Task instructions: Retype the records in full, exactly as they stand.

------ Dataset

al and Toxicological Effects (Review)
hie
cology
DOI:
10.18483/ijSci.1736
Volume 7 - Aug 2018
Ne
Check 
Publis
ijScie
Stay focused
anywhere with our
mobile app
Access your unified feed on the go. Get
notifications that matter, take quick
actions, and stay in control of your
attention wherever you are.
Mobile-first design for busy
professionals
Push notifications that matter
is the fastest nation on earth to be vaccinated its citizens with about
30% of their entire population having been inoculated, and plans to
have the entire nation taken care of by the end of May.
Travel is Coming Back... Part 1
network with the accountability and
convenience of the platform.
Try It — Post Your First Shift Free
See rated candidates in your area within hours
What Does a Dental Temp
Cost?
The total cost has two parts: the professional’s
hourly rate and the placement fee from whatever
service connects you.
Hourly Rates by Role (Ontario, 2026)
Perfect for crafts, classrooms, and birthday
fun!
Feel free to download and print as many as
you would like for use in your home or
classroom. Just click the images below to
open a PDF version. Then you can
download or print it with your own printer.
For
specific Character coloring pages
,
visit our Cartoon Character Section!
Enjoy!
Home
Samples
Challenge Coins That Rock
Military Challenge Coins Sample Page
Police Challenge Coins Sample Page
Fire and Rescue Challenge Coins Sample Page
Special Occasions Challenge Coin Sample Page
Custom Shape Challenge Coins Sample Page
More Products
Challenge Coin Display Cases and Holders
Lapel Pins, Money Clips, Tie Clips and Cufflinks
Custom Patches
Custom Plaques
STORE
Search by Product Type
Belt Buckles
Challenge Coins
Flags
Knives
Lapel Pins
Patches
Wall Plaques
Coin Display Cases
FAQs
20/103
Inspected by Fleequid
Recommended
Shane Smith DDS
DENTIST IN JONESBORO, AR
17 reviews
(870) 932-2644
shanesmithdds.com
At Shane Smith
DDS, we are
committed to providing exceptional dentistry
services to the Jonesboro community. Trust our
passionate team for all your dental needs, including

------------

Exercise result:
al and Toxicological Effects (Review)
hie
cology
DOI:
10.18483/ijSci.1736
Volume 7 - Aug 2018
Ne
Check 
Publis
ijScie
Stay focused
anywhere with our
mobile app
Access your unified feed on the go. Get
notifications that matter, take quick
actions, and stay in control of your
attention wherever you are.
Mobile-first design for busy
professionals
Push notifications that matter
is the fastest nation on earth to be vaccinated its citizens with about
30% of their entire population having been inoculated, and plans to
have the entire nation taken care of by the end of May.
Travel is Coming Back... Part 1
network with the accountability and
convenience of the platform.
Try It — Post Your First Shift Free
See rated candidates in your area within hours
What Does a Dental Temp
Cost?
The total cost has two parts: the professional’s
hourly rate and the placement fee from whatever
service connects you.
Hourly Rates by Role (Ontario, 2026)
Perfect for crafts, classrooms, and birthday
fun!
Feel free to download and print as many as
you would like for use in your home or
classroom. Just click the images below to
open a PDF version. Then you can
download or print it with your own printer.
For
specific Character coloring pages
,
visit our Cartoon Character Section!
Enjoy!
Home
Samples
Challenge Coins That Rock
Military Challenge Coins Sample Page
Police Challenge Coins Sample Page
Fire and Rescue Challenge Coins Sample Page
Special Occasions Challenge Coin Sample Page
Custom Shape Challenge Coins Sample Page
More Products
Challenge Coin Display Cases and Holders
Lapel Pins, Money Clips, Tie Clips and Cufflinks
Custom Patches
Custom Plaques
STORE
Search by Product Type
Belt Buckles
Challenge Coins
Flags
Knives
Lapel Pins
Patches
Wall Plaques
Coin Display Cases
FAQs
20/103
Inspected by Fleequid
Recommended
Shane Smith DDS
DENTIST IN JONESBORO, AR
17 reviews
(870) 932-2644
shanesmithdds.com
At Shane Smith
DDS, we are
committed to providing exceptional dentistry
services to the Jonesboro community. Trust our
passionate team for all your dental needs, including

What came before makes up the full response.